Urmson was the first keynote speaker of the Automated Vehicles Symposium, moved to Orlando from San Francisco this year in part in recognition of the legislative landscape that has made Florida one of the hottest states for the technology’s development and use.
In introducing him, organizers heralded Republican state Sen. Jeff Brandes of St. Petersburg Tuesday as “the father of automated vehicles in Florida” and as someone recognized as a national policy leader for automated vehicles. He gave welcoming remarks Tuesday, declaring that Florida is ready when the industry is.
Brandes said he immediately recognized automated vehicles as a big idea in 2010, shortly after he was first elected to the Florida House of Representatives. The industry and Florida have come a long ways since then, he told the gathering.
“We have 22 different deployments in the state of connected vehicle and autonomous vehicle technologies throughout the state. You go to [Florida] DoT: This is not their first conversation. They’ve been taking these meetings for years. So it’s great to be able to pick up the phone and talk to the Department of Transportation, and it is not their first time talking about autonomous vehicles throughout the state,” Brandes said.
That included approval this past spring of HB 311, signed by Gov. Ron DeSantis on June 13, updating a variety of Florida laws and authorizing steps by the Florida Department of Transportation and Florida’s Turnpike Enterprise to accommodate autonomous vehicle pile programs.
Brandes called it the 3.0 version of legislation to support automated vehicles.
Urmson made it clear that the two biggest challenges for automated vehicles are safety and convincing the public they can be safe. The former challenge involves more than just making sure that the vehicles don’t run into each other or walls or bicyclists or pedestrians.

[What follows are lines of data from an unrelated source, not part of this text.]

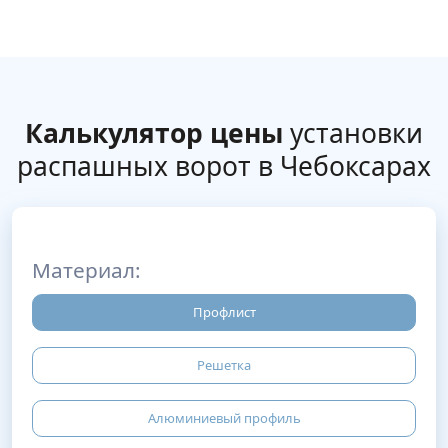
Калькулятор цены
установки
распашных ворот в Чебоксарах
Материал:
Профлист
Решетка
Алюминиевый профиль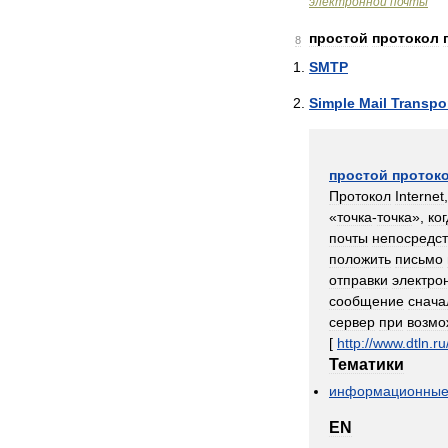
электронной
почты
простой
протокол
8
SMTP
Simple
Mail
Transpo
простой
проток
Протокол
Internet
«
точка
-
точка
»,
ко
почты
непосредс
положить
письмо
отправки
электро
сообщение
снача
сервер
при
возмо
[
http:
//
www
.
dtln
.
ru
Тематики
информационны
EN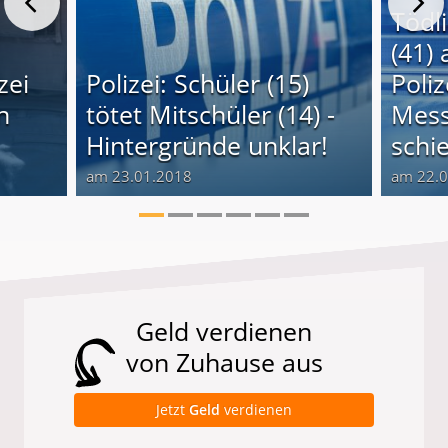
Tödl
(41) 
zei
Polizei: Schüler (15)
Poli
n
tötet Mitschüler (14) -
Mess
Hintergründe unklar!
schi
am 23.01.2018
am 22.
Geld verdienen
von Zuhause aus
Jetzt
Geld
verdienen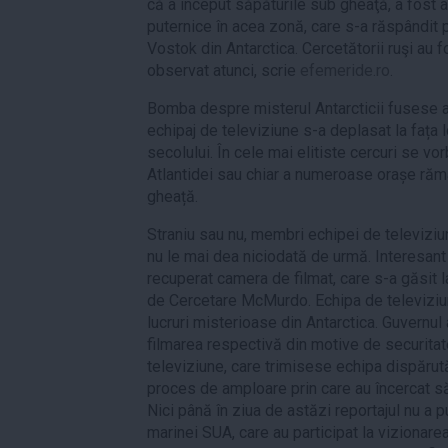
că a început săpăturile sub gheaţă, a fost 
puternice în acea zonă, care s-a răspândit 
Vostok din Antarctica. Cercetătorii ruşi au f
observat atunci, scrie
efemeride.ro
.
Bomba despre misterul Antarcticii fusese as
echipaj de televiziune s-a deplasat la fața l
secolului. În cele mai elitiste cercuri se 
Atlantidei sau chiar a numeroase orașe răm
gheață.
Straniu sau nu, membri echipei de televiziu
nu le mai dea niciodată de urmă. Interesant
recuperat camera de filmat, care s-a găsit l
de Cercetare McMurdo. Echipa de televiziu
lucruri misterioase din Antarctica. Guvernu
filmarea respectivă din motive de securitat
televiziune, care trimisese echipa dispărută 
proces de amploare prin care au încercat să
Nici până în ziua de astăzi reportajul nu a pu
marinei SUA, care au participat la vizionarea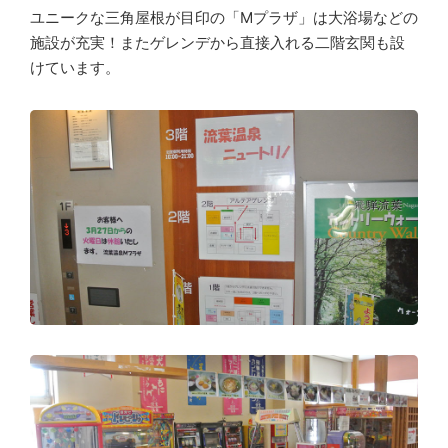
ユニークな三角屋根が目印の「Mプラザ」は大浴場などの
施設が充実！またゲレンデから直接入れる二階玄関も設
けています。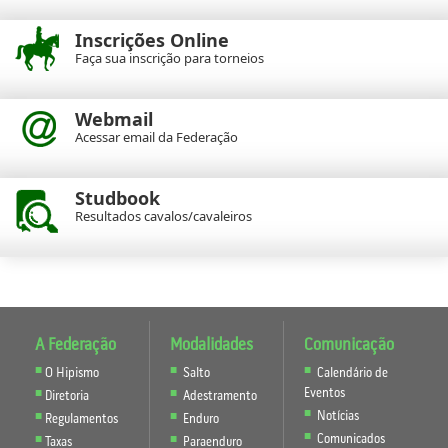
Inscrições Online
Faça sua inscrição para torneios
Webmail
Acessar email da Federação
Studbook
Resultados cavalos/cavaleiros
A Federação
Modalidades
Comunicação
O Hipismo
Salto
Calendário de
Eventos
Diretoria
Adestramento
Notícias
Regulamentos
Enduro
Comunicados
Taxas
Paraenduro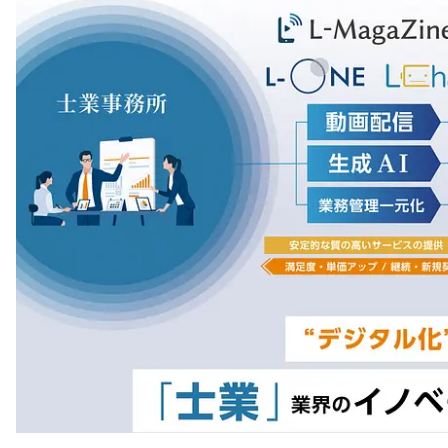
注目スタートアップ
イベント・セミナー
特集記事
CEOインタビュー
転職
大学発スタートアップ
導入事例
お問い合わせ
法人向け資料ダウンロード
/採用検討企業様へ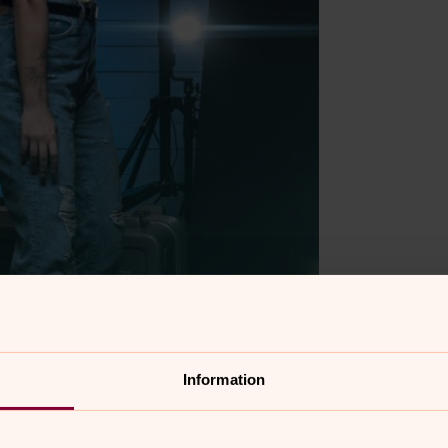
Information
a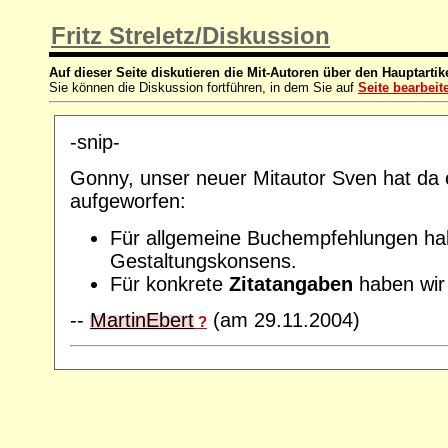
Fritz Streletz/Diskussion
Auf dieser Seite diskutieren die Mit-Autoren über den Hauptartik
Sie können die Diskussion fortführen, in dem Sie auf
Seite bearbeit
-snip-
Gonny, unser neuer Mitautor Sven hat da 
aufgeworfen:
Für allgemeine Buchempfehlungen habe
Gestaltungskonsens.
Für konkrete
Zitatangaben
haben wir 
--
MartinEbert
(am 29.11.2004)
?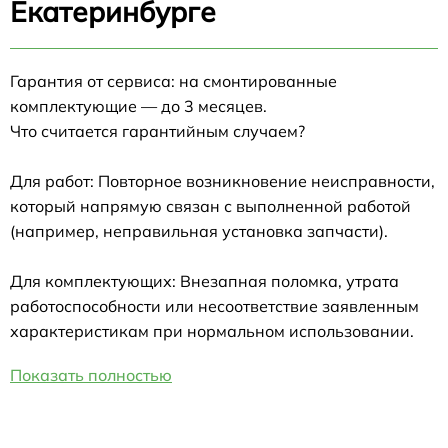
Екатеринбурге
Гарантия от сервиса: на смонтированные
комплектующие — до 3 месяцев.
Что считается гарантийным случаем?
Для работ: Повторное возникновение неисправности,
который напрямую связан с выполненной работой
(например, неправильная установка запчасти).
Для комплектующих: Внезапная поломка, утрата
работоспособности или несоответствие заявленным
характеристикам при нормальном использовании.
Показать полностью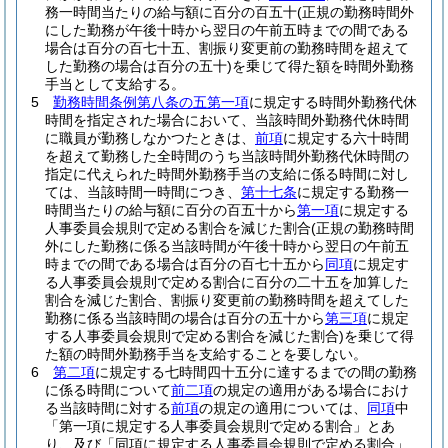
務一時間当たりの給与額に百分の百五十
(正規の勤務時間外
にした勤務が午後十時から翌日の午前五時までの間である
場合は百分の百七十五、割振り変更前の勤務時間を超えて
した勤務の場合は百分の五十)
を乗じて得た額を時間外勤務
手当として支給する。
5
勤務時間条例第八条の五第一項
に規定する時間外勤務代休
時間を指定された場合において、当該時間外勤務代休時間
に職員が勤務しなかつたときは、
前項
に規定する六十時間
を超えて勤務した全時間のうち当該時間外勤務代休時間の
指定に代えられた時間外勤務手当の支給に係る時間に対し
ては、当該時間一時間につき、
第十七条
に規定する勤務一
時間当たりの給与額に百分の百五十から
第一項
に規定する
人事委員会規則で定める割合を減じた割合
(正規の勤務時間
外にした勤務に係る当該時間が午後十時から翌日の午前五
時までの間である場合は百分の百七十五から
同項
に規定す
る人事委員会規則で定める割合に百分の二十五を加算した
割合を減じた割合、割振り変更前の勤務時間を超えてした
勤務に係る当該時間の場合は百分の五十から
第三項
に規定
する人事委員会規則で定める割合を減じた割合)
を乗じて得
た額の時間外勤務手当を支給することを要しない。
6
第二項
に規定する七時間四十五分に達するまでの間の勤務
に係る時間について
前二項
の規定の適用がある場合におけ
る当該時間に対する
前項
の規定の適用については、
同項
中
「第一項に規定する人事委員会規則で定める割合」とあ
り、及び「同項に規定する人事委員会規則で定める割合」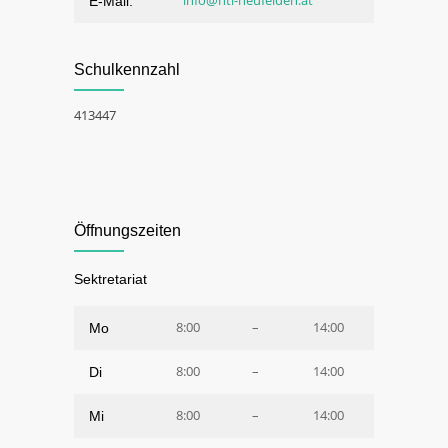
info@htl-neufelden.at
E-Mail:
Schulkennzahl
413447
Öffnungszeiten
Sektretariat
8:00
–
14:00
Mo
8:00
–
14:00
Di
8:00
–
14:00
Mi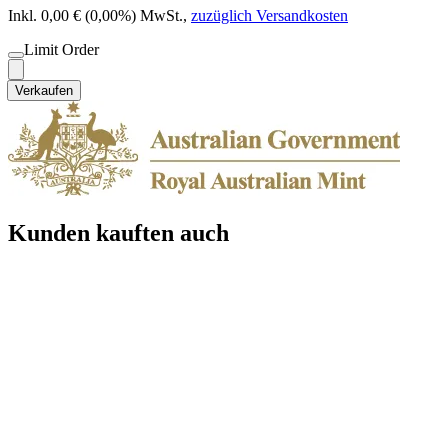
Inkl. 0,00 € (0,00%) MwSt.
,
zuzüglich Versandkosten
Limit Order
Verkaufen
Kunden kauften auch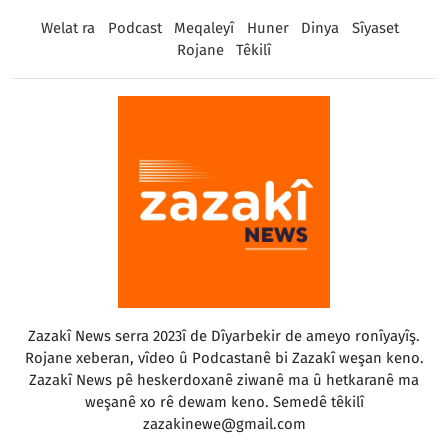
Welat ra
Podcast
Meqaleyî
Huner
Dinya
Sîyaset
Rojane
Têkilî
Zazakî News serra 2023î de Dîyarbekir de ameyo ronîyayîş.
Rojane xeberan, vîdeo û Podcastanê bi Zazakî weşan keno.
Zazakî News pê heskerdoxanê ziwanê ma û hetkaranê ma
weşanê xo rê dewam keno. Semedê têkilî
zazakinewe@gmail.com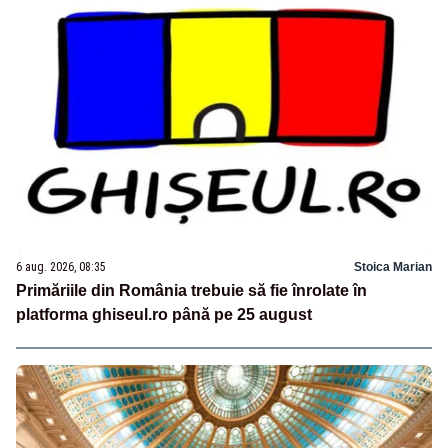
6 aug. 2026, 08:35
Stoica Marian
Primăriile din România trebuie să fie înrolate în
platforma ghiseul.ro până pe 25 august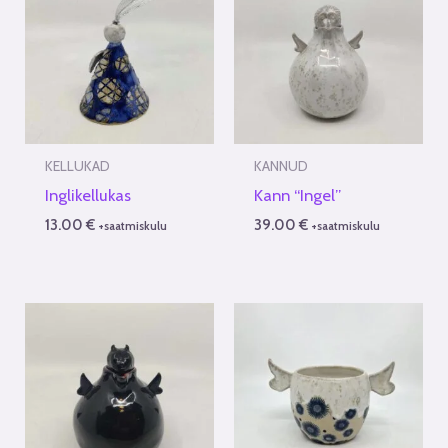
KELLUKAD
KANNUD
Inglikellukas
Kann “Ingel”
13.00
€
39.00
€
+saatmiskulu
+saatmiskulu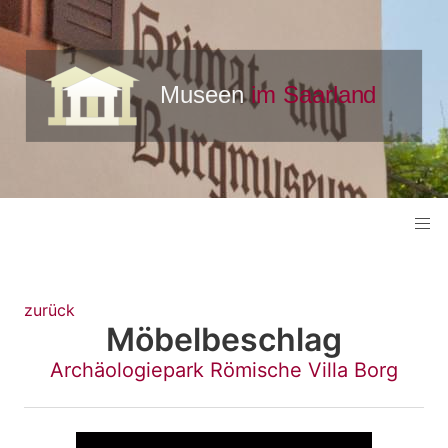
zurück
Möbelbeschlag
Archäologiepark Römische Villa Borg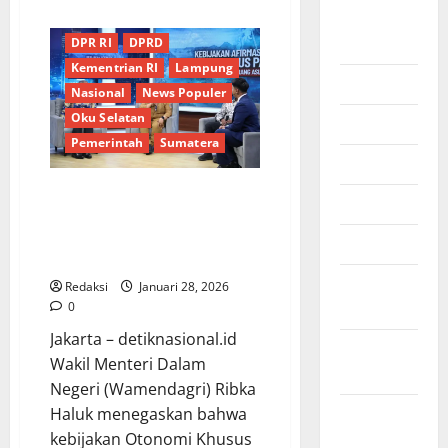
about
Agustus
Berita Terkini
Daerah
Di
Talkshow
2025
DPR RI
DPRD
KOMPeK
UI,
Kementrian RI
Lampung
Bima
Juli 2025
Arya
Nasional
News Populer
Ungkap
Oku Selatan
Tantangan
Juni 2025
Indonesia
Pemerintah
Sumatera
untuk
Menjadi
Mei 2025
Negara
Maju
Percepat Kesejahteraan Papua,
April 2025
Wamendagri Ribka Haluk
Tekankan Inovasi dan Pelayanan
Maret 2025
Publik melalui Otsus*
Februari
Redaksi
Januari 28, 2026
2025
0
Jakarta – detiknasional.id
Januari
Wakil Menteri Dalam
2025
Negeri (Wamendagri) Ribka
Desember
Haluk menegaskan bahwa
2024
kebijakan Otonomi Khusus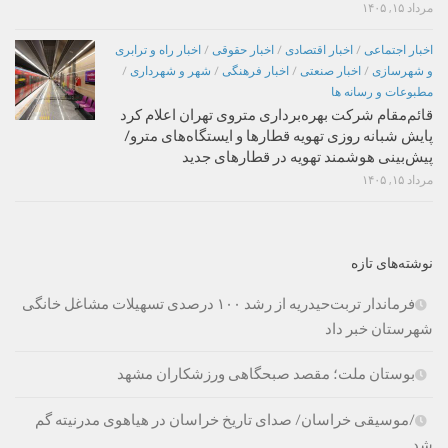
مرداد ۱۵, ۱۴۰۵
اخبار اجتماعی
/
اخبار اقتصادی
/
اخبار حقوقی
/
اخبار راه و ترابری
و شهرسازی
/
اخبار صنعتی
/
اخبار فرهنگی
/
شهر و شهرداری
/
مطبوعات و رسانه ها
قائم‌مقام شرکت بهره‌برداری متروی تهران اعلام کرد
پایش شبانه روزی تهویه قطارها و ایستگاه‌های مترو/
پیش‌بینی هوشمند تهویه در قطارهای جدید
مرداد ۱۵, ۱۴۰۵
نوشته‌های تازه
فرماندار تربت‌حیدریه از رشد ۱۰۰ درصدی تسهیلات مشاغل خانگی
شهرستان خبر داد
بوستان ملت؛ مقصد صبحگاهی ورزشکاران مشهد
/موسیقی خراسان/ صدای تاریخ خراسان در هیاهوی مدرنیته گم
شد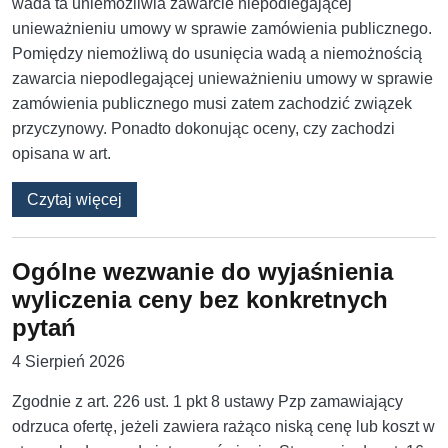
wada ta uniemożliwia zawarcie niepodlegającej
unieważnieniu umowy w sprawie zamówienia publicznego.
Pomiędzy niemożliwą do usunięcia wadą a niemożnością
zawarcia niepodlegającej unieważnieniu umowy w sprawie
zamówienia publicznego musi zatem zachodzić związek
przyczynowy. Ponadto dokonując oceny, czy zachodzi
opisana w art.
o Rozbieżności w warunkach udziału pomięd
Czytaj więcej
Ogólne wezwanie do wyjaśnienia
wyliczenia ceny bez konkretnych
pytań
4 Sierpień 2026
Zgodnie z art. 226 ust. 1 pkt 8 ustawy Pzp zamawiający
odrzuca ofertę, jeżeli zawiera rażąco niską cenę lub koszt w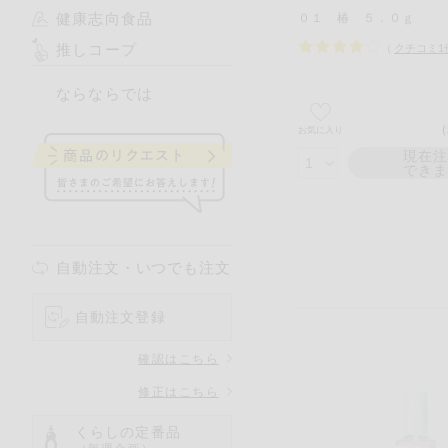
健康志向食品
０１ 椿 ５．０ｇ
推しコープ
（
クチコミ
1
ならならでは
お気に入り
現在
でき
自動注文・いつでも注文
自動注文登録
確認はこちら
修正はこちら
くらしの定番品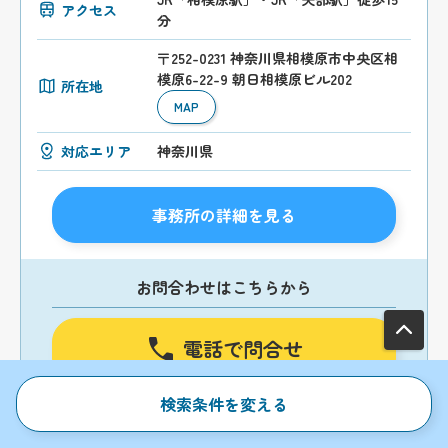
アクセス
分
〒252-0231 神奈川県相模原市中央区相
模原6-22-9 朝日相模原ビル202
所在地
MAP
対応エリア
神奈川県
事務所の詳細を見る
お問合わせはこちらから
電話で問合せ
24時間いつでも受付中
検索条件を変える
メールで問合せ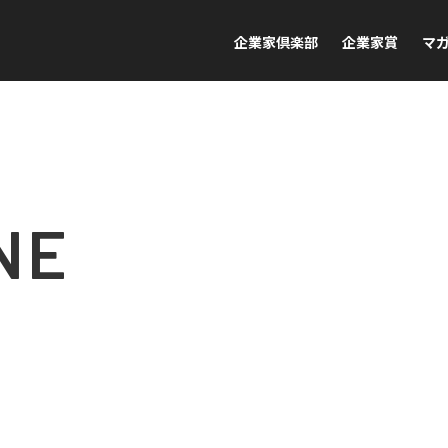
企業家倶楽部
企業家賞
マ
NE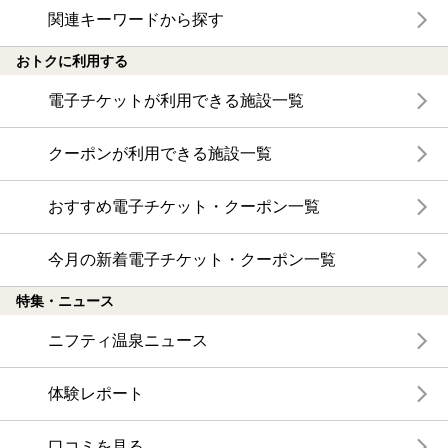
関連キーワードから探す
おトクに利用する
電子チケットが利用できる施設一覧
クーポンが利用できる施設一覧
おすすめ電子チケット・クーポン一覧
今月の新着電子チケット・クーポン一覧
特集・ニュース
ニフティ温泉ニュース
体験レポート
口コミを見る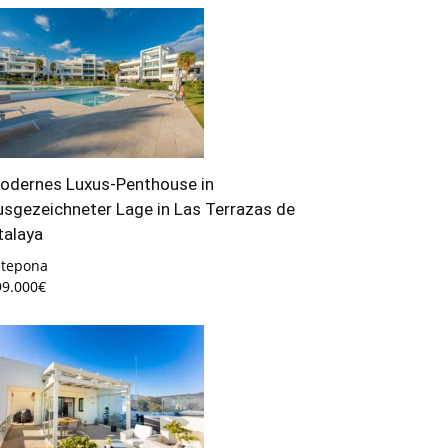
odernes Luxus-Penthouse in
usgezeichneter Lage in Las Terrazas de
talaya
stepona
99.000€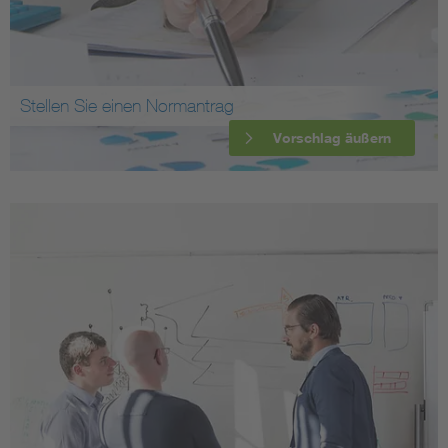
Stellen Sie einen Normantrag
Vorschlag äußern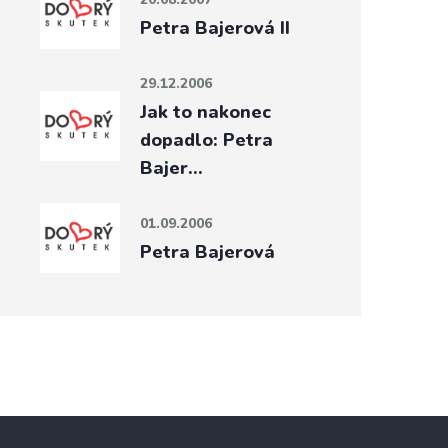
Petra Bajerová II
29.12.2006
Jak to nakonec
dopadlo: Petra
Bajer…
01.09.2006
Petra Bajerová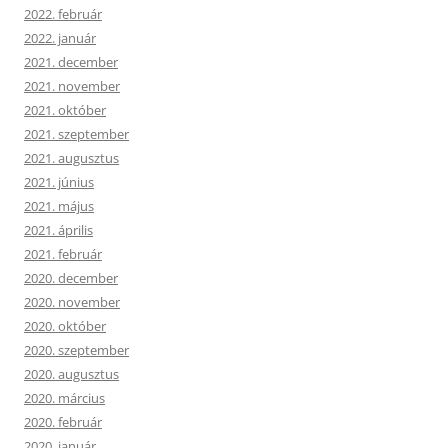
2022. február
2022. január
2021. december
2021. november
2021. október
2021. szeptember
2021. augusztus
2021. június
2021. május
2021. április
2021. február
2020. december
2020. november
2020. október
2020. szeptember
2020. augusztus
2020. március
2020. február
2020. január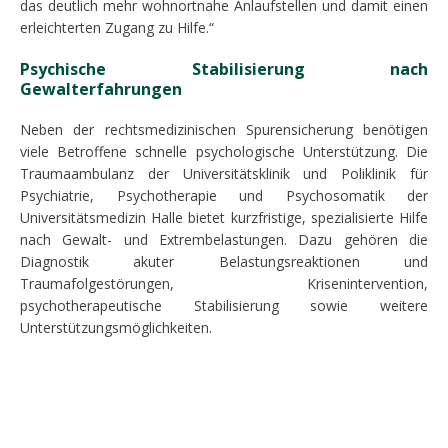
das deutlich mehr wohnortnahe Anlaufstellen und damit einen
erleichterten Zugang zu Hilfe.“
Psychische Stabilisierung nach
Gewalterfahrungen
Neben der rechtsmedizinischen Spurensicherung benötigen
viele Betroffene schnelle psychologische Unterstützung. Die
Traumaambulanz der Universitätsklinik und Poliklinik für
Psychiatrie, Psychotherapie und Psychosomatik der
Universitätsmedizin Halle bietet kurzfristige, spezialisierte Hilfe
nach Gewalt- und Extrembelastungen. Dazu gehören die
Diagnostik akuter Belastungsreaktionen und
Traumafolgestörungen, Krisenintervention,
psychotherapeutische Stabilisierung sowie weitere
Unterstützungsmöglichkeiten.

There’s also the realization that vehicles so heavily reliant on software also must have premier cybersecurity.
Brandes said the safety question ultimately is being left to insurance companies.
“I believe that the states themselves will never be able to figure out five or six or seven or eight different companies and how they operate, and standards, and things of that nature,” Brandes said. “But if we can set up a simple system of validation. If we can set up an insurance standard that is universally recognized. If somebody finally comes up with a ‘Good Housekeeping Seal of Approval’ for a functional and safe self-driving car, then I think we’re making real progress.”